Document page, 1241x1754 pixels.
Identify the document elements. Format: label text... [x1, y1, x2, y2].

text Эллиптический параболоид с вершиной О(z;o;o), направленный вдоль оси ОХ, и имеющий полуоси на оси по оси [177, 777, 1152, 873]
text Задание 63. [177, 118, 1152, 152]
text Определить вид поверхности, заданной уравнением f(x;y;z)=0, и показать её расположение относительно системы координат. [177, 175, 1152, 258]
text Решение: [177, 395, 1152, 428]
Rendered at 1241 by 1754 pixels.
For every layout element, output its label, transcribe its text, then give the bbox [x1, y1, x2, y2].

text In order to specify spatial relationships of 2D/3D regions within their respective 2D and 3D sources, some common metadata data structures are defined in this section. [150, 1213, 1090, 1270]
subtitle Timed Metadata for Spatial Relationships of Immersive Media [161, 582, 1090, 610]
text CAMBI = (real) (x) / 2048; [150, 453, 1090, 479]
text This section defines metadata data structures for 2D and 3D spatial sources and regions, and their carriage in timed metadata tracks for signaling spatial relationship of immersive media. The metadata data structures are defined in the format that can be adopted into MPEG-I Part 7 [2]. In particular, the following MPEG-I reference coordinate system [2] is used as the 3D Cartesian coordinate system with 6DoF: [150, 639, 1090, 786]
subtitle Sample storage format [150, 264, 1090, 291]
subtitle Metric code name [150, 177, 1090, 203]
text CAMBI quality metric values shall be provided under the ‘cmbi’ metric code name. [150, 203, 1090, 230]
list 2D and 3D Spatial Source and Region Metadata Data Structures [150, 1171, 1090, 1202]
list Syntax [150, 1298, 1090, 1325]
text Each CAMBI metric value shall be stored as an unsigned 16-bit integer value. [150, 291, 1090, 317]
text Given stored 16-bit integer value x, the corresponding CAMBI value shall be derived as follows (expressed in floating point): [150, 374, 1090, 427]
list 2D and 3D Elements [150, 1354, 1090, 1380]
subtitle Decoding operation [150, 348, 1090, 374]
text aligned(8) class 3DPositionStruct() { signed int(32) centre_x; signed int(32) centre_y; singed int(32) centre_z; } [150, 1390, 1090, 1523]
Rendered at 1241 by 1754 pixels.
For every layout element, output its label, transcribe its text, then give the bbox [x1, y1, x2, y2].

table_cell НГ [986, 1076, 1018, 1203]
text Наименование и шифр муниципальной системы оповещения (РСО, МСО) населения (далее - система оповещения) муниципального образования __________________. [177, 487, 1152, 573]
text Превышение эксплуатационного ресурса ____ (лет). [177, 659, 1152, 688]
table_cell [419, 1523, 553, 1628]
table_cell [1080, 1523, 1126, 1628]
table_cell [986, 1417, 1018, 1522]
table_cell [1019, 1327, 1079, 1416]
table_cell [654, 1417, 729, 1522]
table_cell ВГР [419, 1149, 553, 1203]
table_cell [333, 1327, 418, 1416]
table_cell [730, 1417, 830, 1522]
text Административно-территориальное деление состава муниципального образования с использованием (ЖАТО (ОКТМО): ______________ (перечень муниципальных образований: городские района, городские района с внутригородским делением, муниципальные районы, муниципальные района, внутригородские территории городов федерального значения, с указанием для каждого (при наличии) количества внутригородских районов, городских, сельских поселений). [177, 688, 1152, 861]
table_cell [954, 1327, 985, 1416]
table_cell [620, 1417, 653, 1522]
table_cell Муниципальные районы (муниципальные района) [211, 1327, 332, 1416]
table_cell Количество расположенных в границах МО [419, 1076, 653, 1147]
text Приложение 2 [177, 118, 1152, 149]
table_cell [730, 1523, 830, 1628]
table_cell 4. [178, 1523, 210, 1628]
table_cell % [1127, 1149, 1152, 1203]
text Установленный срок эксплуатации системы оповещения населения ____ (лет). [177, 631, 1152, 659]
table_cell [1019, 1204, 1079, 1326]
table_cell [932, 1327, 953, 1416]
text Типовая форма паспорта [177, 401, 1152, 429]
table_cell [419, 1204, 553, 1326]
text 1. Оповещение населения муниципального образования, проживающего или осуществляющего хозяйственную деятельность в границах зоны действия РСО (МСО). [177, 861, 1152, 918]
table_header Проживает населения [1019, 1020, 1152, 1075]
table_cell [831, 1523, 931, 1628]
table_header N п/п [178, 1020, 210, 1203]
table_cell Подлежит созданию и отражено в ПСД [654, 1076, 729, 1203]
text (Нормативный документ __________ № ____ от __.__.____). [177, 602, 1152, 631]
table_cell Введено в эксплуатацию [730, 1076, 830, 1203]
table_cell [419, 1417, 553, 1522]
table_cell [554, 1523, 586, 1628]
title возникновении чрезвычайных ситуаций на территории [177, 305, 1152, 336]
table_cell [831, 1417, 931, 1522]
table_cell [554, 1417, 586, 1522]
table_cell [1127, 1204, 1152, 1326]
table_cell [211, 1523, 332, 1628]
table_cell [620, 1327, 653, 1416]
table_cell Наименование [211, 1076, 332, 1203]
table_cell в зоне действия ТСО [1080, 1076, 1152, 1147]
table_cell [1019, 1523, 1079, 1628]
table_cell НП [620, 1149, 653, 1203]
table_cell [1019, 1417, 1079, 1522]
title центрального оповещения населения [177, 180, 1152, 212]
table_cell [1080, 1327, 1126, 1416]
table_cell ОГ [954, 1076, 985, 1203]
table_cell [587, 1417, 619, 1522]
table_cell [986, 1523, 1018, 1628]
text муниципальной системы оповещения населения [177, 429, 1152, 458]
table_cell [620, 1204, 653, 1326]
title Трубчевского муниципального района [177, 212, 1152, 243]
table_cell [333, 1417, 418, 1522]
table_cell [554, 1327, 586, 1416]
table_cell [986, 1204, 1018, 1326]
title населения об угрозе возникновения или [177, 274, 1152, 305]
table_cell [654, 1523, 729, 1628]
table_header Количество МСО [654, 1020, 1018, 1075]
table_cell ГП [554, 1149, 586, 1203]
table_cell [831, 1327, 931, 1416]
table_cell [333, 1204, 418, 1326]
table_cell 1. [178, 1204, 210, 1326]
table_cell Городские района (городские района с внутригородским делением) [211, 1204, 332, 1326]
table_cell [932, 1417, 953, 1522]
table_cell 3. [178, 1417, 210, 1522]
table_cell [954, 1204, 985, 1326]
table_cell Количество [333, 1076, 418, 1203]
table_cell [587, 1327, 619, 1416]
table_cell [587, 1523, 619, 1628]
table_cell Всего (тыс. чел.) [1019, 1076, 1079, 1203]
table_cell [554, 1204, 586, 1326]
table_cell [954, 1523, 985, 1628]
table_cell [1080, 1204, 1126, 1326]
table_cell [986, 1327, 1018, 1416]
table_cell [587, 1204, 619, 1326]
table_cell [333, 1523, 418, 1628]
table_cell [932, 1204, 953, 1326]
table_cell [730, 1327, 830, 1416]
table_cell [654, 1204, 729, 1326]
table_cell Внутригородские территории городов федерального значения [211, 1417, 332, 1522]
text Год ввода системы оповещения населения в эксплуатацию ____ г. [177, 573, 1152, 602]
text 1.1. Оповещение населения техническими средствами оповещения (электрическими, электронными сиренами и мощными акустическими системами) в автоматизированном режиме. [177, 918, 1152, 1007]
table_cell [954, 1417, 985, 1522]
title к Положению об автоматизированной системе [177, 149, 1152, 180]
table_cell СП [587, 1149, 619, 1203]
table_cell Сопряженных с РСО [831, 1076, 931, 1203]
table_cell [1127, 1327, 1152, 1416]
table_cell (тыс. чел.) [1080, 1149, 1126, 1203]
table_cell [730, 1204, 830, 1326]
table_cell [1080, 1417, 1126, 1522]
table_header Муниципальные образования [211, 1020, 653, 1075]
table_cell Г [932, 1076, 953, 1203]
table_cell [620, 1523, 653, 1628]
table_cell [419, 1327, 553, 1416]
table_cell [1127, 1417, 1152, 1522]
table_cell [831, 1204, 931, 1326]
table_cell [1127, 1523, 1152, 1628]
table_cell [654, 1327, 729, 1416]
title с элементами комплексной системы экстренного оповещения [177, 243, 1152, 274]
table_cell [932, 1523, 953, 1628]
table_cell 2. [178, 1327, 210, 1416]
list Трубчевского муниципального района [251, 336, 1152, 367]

WORK INSTRUCTION: Go through the lines above and copy any that contain "subtitle".

YOUR SOLUTION:
subtitle Timed Metadata for Spatial Relationships of Immersive Media [161, 582, 1090, 610]
subtitle Sample storage format [150, 264, 1090, 291]
subtitle Metric code name [150, 177, 1090, 203]
subtitle Decoding operation [150, 348, 1090, 374]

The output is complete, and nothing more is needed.